ICC deputy prosecutor to be recommended as next chief prosecutor

[JURIST] Fatou Bensouda [official profile] of the Gambia, Deputy Prosecutor of the International Criminal Court (ICC) [official website], will be formally recommended Thursday to succeed Chief Prosecutor Luis Moreno-Ocampo [official profile] when his nine-year term expires next year. Liechtenstein's UN Ambassador Christian Wenaweser, current president of the Assembly of States Parties (ASP) to the Rome Statute that set up the ICC, announced Wednesday that he will recommend Bensouda as the sole candidate [Reuters report] for the position, an endorsement to be made at a meeting of ICC members at which member states are required to reach an informal consensus on one candidate. That candidate then must receive an absolute majority of the formal vote via secret ballot at a session of the 118-nation ASP on December 12 in New York. Amnesty International (AI) [advocacy website], which called for full transparency in the selection process, noted that the Rome Statute sets out clear criteria for electing a Prosecutor [press release], who "must be of high moral character and have extensive practical experience in the prosecution or trial of criminal cases." Bensouda has been Deputy Prosecutor of the ICC since 2004, and has long been considered the favorite to succeed Ocampo, as many of the ICC's cases currently focus on Africa. Additionally, Bensouda has the backing of the African Union [official website], the support of which has been critical to the ICC. If formally selected she will take office in July 2012.

In October the Search Committee for the position of the Prosecutor of the ICC [official website] submitted [JURIST report] its consensus report to the Bureau of the ASP with the shortlist of four names after interviewing eight candidates from a list of 52 potentials. There was one other African on the list, Mohamed Chande Othman of Tanzania, currently Chief Justice of the Judiciary of Tanzania [official website]. Also on the list were Andrew Cayley [official profile] of the UK, International Co-Prosecutor at the Extraordinary Chambers in the Courts of Cambodia, and Robert Petit of Canada, Counsel, Crimes Against Humanity and War Crimes [official website] Section of Canada's Department of Justice.

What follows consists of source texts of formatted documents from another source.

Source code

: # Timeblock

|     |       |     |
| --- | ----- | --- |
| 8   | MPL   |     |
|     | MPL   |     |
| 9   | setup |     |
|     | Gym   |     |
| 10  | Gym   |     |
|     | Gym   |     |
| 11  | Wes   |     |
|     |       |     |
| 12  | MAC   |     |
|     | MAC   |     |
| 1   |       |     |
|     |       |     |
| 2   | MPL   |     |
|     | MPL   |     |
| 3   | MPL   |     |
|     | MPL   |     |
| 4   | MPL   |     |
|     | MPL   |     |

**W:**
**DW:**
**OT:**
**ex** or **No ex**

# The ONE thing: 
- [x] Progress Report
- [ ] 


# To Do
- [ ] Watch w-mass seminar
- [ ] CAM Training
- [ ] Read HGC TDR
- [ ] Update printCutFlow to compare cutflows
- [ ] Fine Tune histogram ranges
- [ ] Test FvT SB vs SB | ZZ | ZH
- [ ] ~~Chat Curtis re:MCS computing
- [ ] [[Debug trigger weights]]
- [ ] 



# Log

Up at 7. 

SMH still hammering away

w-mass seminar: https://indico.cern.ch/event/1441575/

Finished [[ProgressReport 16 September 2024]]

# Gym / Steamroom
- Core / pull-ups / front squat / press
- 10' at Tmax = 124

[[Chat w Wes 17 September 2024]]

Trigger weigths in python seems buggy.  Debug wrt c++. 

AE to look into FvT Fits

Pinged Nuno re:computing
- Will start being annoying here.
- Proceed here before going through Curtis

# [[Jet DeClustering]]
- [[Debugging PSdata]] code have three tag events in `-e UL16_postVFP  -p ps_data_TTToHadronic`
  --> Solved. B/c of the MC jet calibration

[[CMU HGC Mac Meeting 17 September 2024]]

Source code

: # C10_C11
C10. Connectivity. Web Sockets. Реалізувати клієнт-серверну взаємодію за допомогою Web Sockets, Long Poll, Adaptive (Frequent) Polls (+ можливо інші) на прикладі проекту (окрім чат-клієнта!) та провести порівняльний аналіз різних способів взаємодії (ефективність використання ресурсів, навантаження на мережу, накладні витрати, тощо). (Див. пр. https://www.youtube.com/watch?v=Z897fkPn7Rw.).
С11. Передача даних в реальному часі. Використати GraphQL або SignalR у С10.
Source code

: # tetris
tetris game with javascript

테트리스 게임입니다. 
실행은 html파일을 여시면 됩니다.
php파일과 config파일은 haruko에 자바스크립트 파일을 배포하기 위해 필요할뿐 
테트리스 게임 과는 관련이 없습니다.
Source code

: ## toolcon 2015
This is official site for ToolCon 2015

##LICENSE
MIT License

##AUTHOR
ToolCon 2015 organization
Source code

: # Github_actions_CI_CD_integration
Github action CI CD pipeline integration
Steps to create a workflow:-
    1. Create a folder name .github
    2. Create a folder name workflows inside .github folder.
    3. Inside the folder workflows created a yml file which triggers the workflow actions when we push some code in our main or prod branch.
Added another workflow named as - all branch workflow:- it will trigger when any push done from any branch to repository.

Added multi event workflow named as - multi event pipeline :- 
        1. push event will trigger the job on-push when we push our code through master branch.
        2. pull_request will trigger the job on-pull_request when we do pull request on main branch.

As its first Prosecutor, Argentinian Ocampo has been widely praised for his promotion of the work of the ICC. During his tenure he has launched seven formal investigations, begun three trials and issued arrest warrants for Sudanese president [JURIST reports] Omar al-Bashir [case materials; JURIST news archive] and other military leaders wanted for human rights violations. However Ocampo has also been criticized [JURIST report] for the ICC's slow progress in achieving results, particularly in failing to bring a larger number of senior government officials to trial for various atrocities.